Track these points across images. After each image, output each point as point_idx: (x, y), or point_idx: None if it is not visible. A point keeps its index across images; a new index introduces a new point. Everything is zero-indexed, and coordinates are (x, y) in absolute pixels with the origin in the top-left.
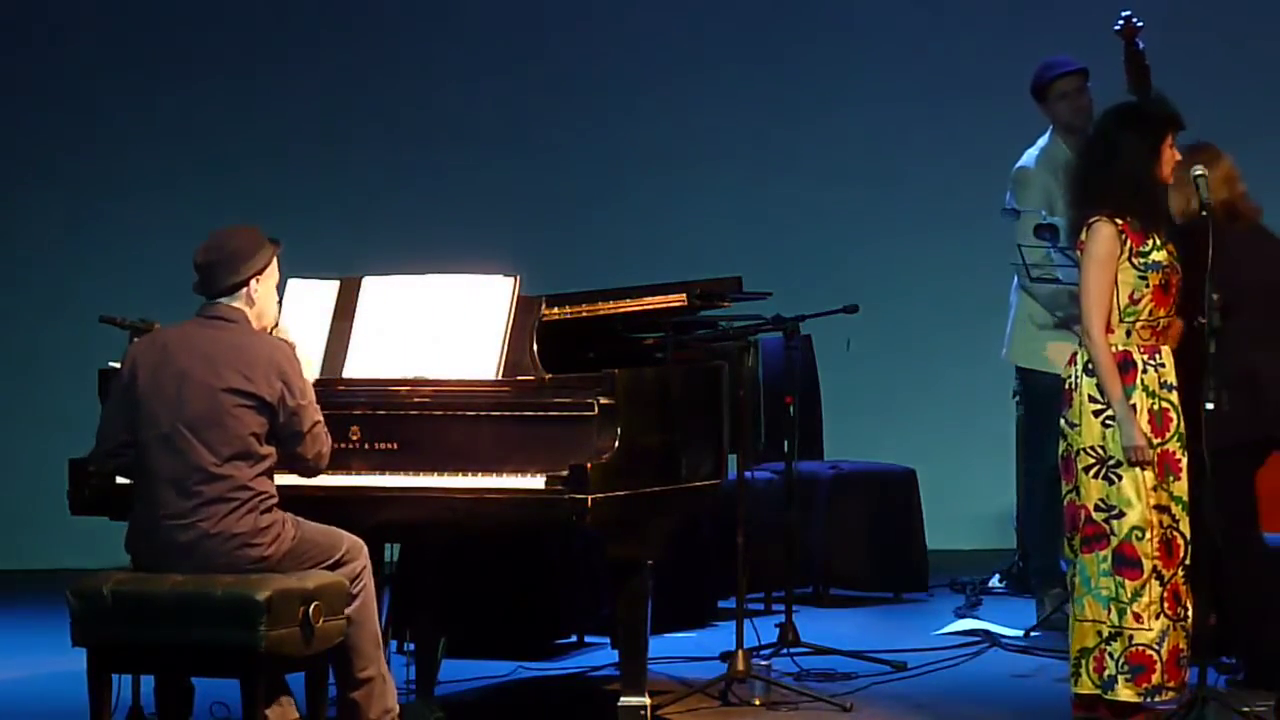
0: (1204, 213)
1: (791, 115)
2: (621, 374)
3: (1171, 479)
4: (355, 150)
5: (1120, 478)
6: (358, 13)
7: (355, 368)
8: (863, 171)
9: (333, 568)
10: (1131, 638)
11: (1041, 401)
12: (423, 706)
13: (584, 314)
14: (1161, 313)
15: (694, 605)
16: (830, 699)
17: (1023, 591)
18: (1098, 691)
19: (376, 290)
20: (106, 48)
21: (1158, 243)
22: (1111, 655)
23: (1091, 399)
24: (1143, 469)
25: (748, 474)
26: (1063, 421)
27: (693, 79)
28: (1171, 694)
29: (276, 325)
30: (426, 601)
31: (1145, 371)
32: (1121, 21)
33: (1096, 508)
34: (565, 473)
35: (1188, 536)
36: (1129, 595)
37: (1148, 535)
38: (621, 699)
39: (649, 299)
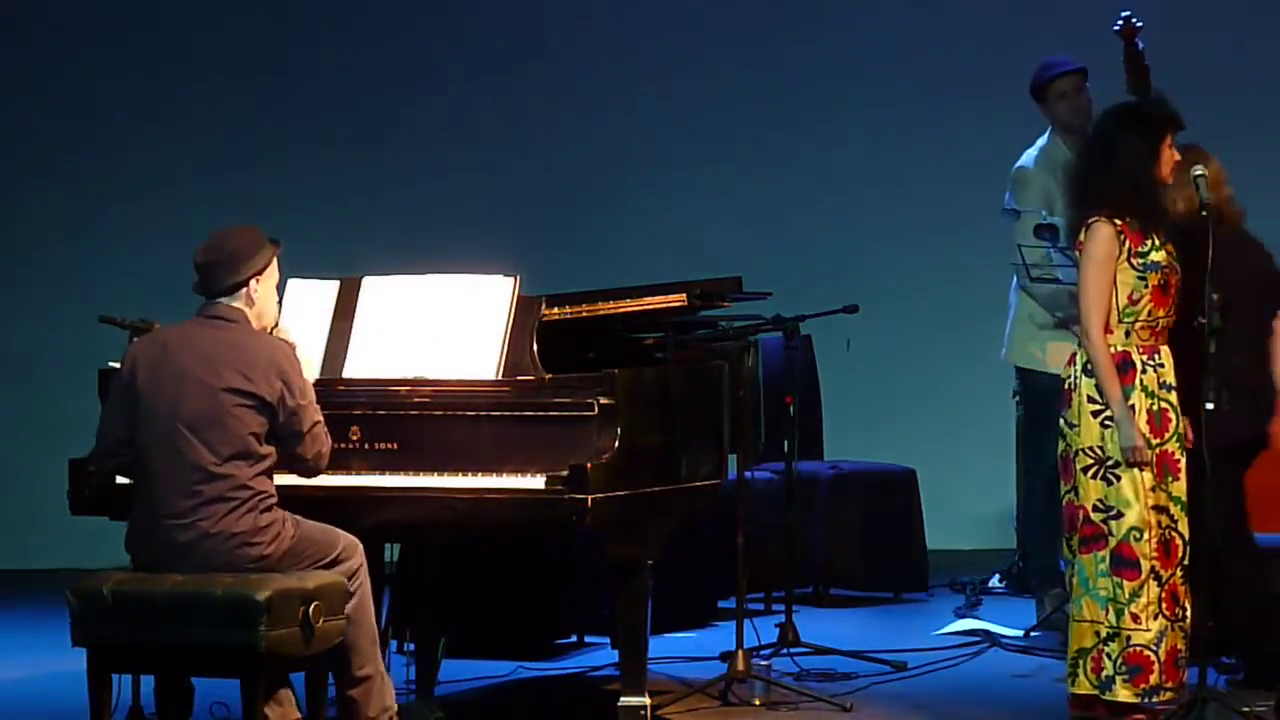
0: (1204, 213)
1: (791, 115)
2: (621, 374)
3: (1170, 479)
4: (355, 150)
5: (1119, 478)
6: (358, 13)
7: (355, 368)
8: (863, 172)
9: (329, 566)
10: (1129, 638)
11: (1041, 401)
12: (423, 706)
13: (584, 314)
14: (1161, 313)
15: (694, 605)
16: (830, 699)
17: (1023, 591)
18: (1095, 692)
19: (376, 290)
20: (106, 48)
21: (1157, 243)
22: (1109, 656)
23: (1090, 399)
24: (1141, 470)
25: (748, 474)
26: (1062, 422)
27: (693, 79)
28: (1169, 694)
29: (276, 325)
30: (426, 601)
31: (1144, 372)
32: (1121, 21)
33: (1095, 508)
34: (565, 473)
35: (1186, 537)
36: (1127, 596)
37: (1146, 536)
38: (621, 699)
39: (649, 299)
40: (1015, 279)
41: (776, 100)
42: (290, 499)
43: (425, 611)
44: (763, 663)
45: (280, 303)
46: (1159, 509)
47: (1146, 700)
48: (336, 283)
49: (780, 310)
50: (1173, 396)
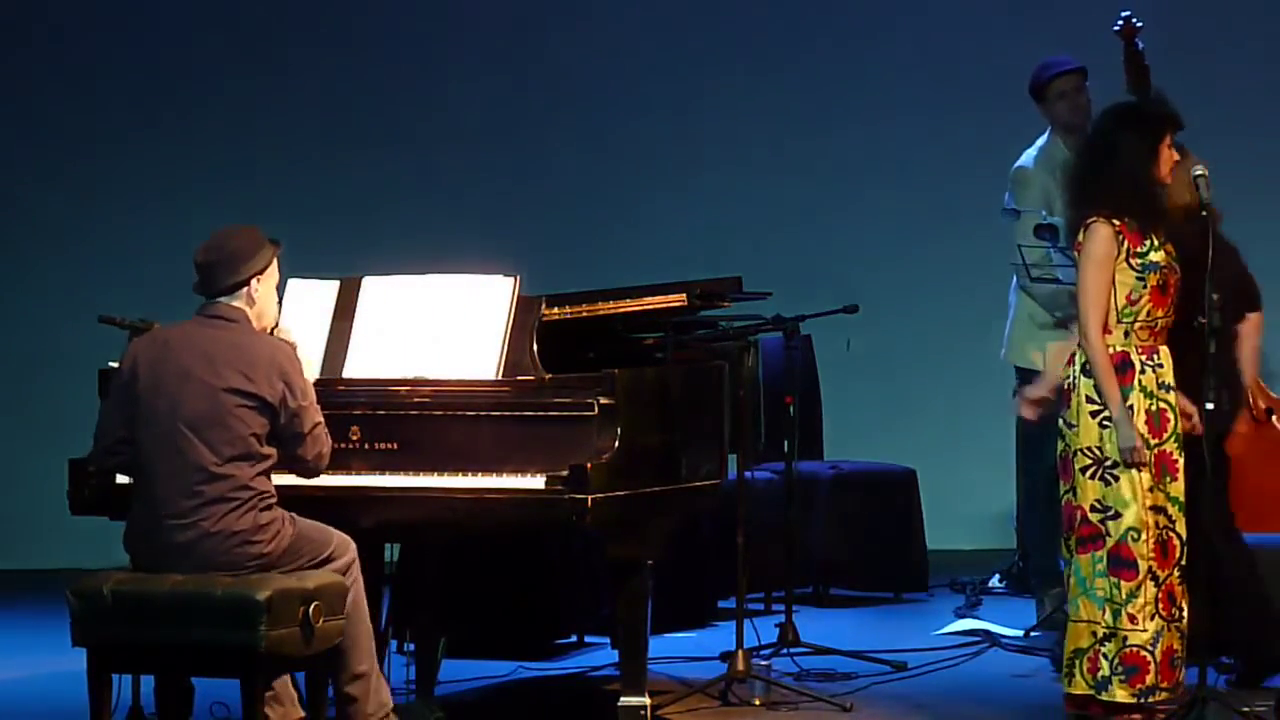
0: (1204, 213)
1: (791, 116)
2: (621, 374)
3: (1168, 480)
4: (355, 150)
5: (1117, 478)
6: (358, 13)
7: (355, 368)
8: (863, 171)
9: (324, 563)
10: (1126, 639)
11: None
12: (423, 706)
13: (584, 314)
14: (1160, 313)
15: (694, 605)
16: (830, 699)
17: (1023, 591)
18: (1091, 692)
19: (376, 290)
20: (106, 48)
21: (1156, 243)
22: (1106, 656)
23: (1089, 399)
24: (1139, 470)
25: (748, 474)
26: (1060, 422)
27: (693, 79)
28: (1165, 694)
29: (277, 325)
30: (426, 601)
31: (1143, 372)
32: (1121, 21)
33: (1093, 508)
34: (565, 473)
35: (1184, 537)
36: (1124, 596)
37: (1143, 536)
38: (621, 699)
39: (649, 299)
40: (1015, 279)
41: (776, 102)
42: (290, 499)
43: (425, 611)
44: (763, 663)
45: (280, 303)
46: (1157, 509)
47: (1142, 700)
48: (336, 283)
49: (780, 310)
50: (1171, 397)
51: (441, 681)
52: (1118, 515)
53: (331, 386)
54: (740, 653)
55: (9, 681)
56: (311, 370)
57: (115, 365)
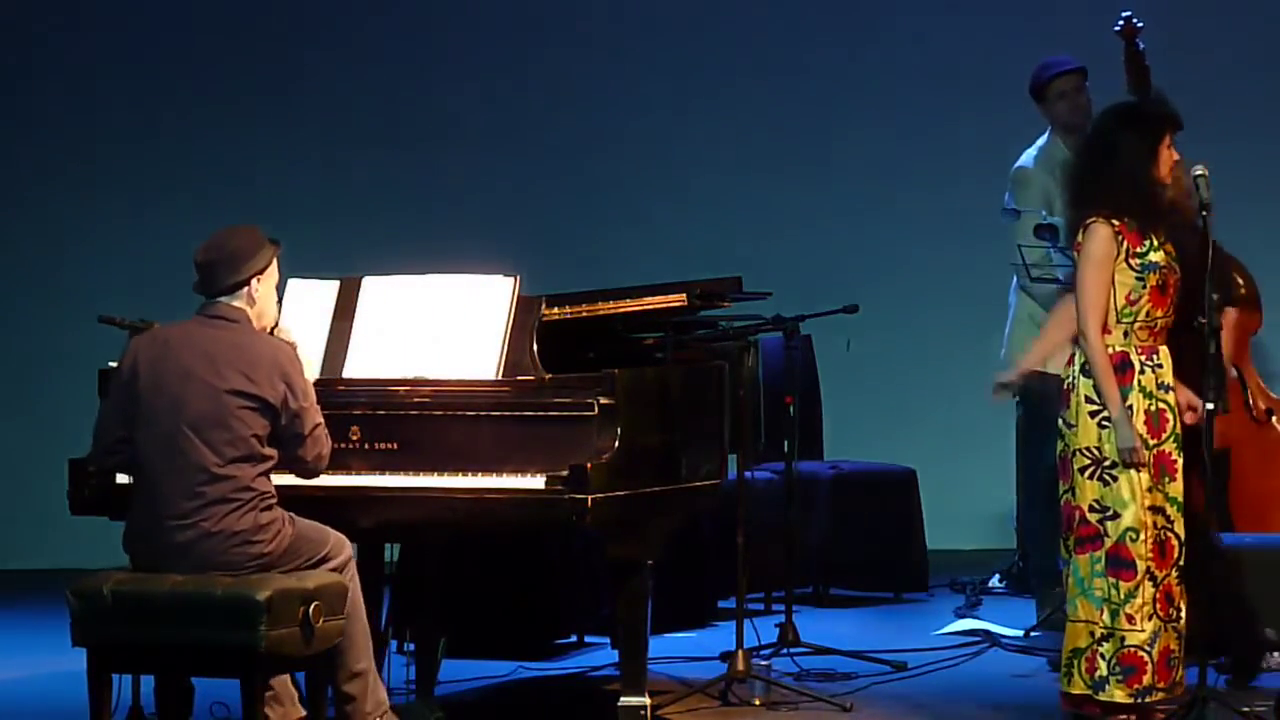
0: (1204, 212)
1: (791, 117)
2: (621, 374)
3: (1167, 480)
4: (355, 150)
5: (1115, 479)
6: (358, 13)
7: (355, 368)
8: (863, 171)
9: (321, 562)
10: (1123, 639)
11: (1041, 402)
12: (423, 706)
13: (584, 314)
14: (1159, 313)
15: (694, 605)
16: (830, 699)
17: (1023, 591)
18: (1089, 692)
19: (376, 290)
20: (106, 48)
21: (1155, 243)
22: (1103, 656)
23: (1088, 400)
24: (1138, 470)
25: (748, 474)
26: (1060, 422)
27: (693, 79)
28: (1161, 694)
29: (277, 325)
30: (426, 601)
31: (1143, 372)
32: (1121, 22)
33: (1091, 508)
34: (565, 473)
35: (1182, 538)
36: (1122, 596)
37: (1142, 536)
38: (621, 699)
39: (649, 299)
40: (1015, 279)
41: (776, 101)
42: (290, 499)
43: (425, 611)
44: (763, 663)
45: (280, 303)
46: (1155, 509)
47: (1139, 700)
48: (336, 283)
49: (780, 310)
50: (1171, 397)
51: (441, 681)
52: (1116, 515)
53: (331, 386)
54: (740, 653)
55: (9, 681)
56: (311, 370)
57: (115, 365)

**REQUIREMENT**
Omit the images; transcribe the listing verbatim.

**RESPONSE BOX**
Track these points across images. After each image, output each point as point_idx: (x, y), or point_idx: None if it is not visible. A point keeps its index across images; a new index introduces a new point. Everything is zero-indexed, and coordinates are (x, y) in absolute pixels with the origin in the top-left.
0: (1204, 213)
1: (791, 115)
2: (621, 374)
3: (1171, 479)
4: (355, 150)
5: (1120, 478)
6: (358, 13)
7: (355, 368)
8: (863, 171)
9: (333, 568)
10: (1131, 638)
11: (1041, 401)
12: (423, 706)
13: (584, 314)
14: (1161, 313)
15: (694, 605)
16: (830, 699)
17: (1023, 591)
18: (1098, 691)
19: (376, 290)
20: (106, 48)
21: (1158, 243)
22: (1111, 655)
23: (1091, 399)
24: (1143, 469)
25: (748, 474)
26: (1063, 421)
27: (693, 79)
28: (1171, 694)
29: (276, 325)
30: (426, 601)
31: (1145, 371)
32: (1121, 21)
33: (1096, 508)
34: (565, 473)
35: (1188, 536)
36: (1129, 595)
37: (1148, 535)
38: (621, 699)
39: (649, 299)
0: (1204, 213)
1: (791, 115)
2: (621, 374)
3: (1170, 479)
4: (355, 150)
5: (1119, 478)
6: (358, 13)
7: (355, 368)
8: (863, 172)
9: (329, 566)
10: (1129, 638)
11: (1041, 401)
12: (423, 706)
13: (584, 314)
14: (1161, 313)
15: (694, 605)
16: (830, 699)
17: (1023, 591)
18: (1095, 692)
19: (376, 290)
20: (106, 48)
21: (1157, 243)
22: (1109, 656)
23: (1090, 399)
24: (1141, 470)
25: (748, 474)
26: (1062, 422)
27: (693, 79)
28: (1169, 694)
29: (276, 325)
30: (426, 601)
31: (1144, 372)
32: (1121, 21)
33: (1095, 508)
34: (565, 473)
35: (1186, 537)
36: (1127, 596)
37: (1146, 536)
38: (621, 699)
39: (649, 299)
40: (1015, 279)
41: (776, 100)
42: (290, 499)
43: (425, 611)
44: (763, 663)
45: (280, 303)
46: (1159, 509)
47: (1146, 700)
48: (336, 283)
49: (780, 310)
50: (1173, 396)
0: (1204, 213)
1: (791, 116)
2: (621, 374)
3: (1168, 480)
4: (355, 150)
5: (1117, 478)
6: (358, 13)
7: (355, 368)
8: (863, 171)
9: (324, 563)
10: (1126, 639)
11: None
12: (423, 706)
13: (584, 314)
14: (1160, 313)
15: (694, 605)
16: (830, 699)
17: (1023, 591)
18: (1091, 692)
19: (376, 290)
20: (106, 48)
21: (1156, 243)
22: (1106, 656)
23: (1089, 399)
24: (1139, 470)
25: (748, 474)
26: (1060, 422)
27: (693, 79)
28: (1165, 694)
29: (277, 325)
30: (426, 601)
31: (1143, 372)
32: (1121, 21)
33: (1093, 508)
34: (565, 473)
35: (1184, 537)
36: (1124, 596)
37: (1143, 536)
38: (621, 699)
39: (649, 299)
40: (1015, 279)
41: (776, 102)
42: (290, 499)
43: (425, 611)
44: (763, 663)
45: (280, 303)
46: (1157, 509)
47: (1142, 700)
48: (336, 283)
49: (780, 310)
50: (1171, 397)
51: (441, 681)
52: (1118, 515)
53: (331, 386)
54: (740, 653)
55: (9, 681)
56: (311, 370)
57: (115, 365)
0: (1204, 212)
1: (791, 117)
2: (621, 374)
3: (1167, 480)
4: (355, 150)
5: (1115, 479)
6: (358, 13)
7: (355, 368)
8: (863, 171)
9: (321, 562)
10: (1123, 639)
11: (1041, 402)
12: (423, 706)
13: (584, 314)
14: (1159, 313)
15: (694, 605)
16: (830, 699)
17: (1023, 591)
18: (1089, 692)
19: (376, 290)
20: (106, 48)
21: (1155, 243)
22: (1103, 656)
23: (1088, 400)
24: (1138, 470)
25: (748, 474)
26: (1060, 422)
27: (693, 79)
28: (1161, 694)
29: (277, 325)
30: (426, 601)
31: (1143, 372)
32: (1121, 22)
33: (1091, 508)
34: (565, 473)
35: (1182, 538)
36: (1122, 596)
37: (1142, 536)
38: (621, 699)
39: (649, 299)
40: (1015, 279)
41: (776, 101)
42: (290, 499)
43: (425, 611)
44: (763, 663)
45: (280, 303)
46: (1155, 509)
47: (1139, 700)
48: (336, 283)
49: (780, 310)
50: (1171, 397)
51: (441, 681)
52: (1116, 515)
53: (331, 386)
54: (740, 653)
55: (9, 681)
56: (311, 370)
57: (115, 365)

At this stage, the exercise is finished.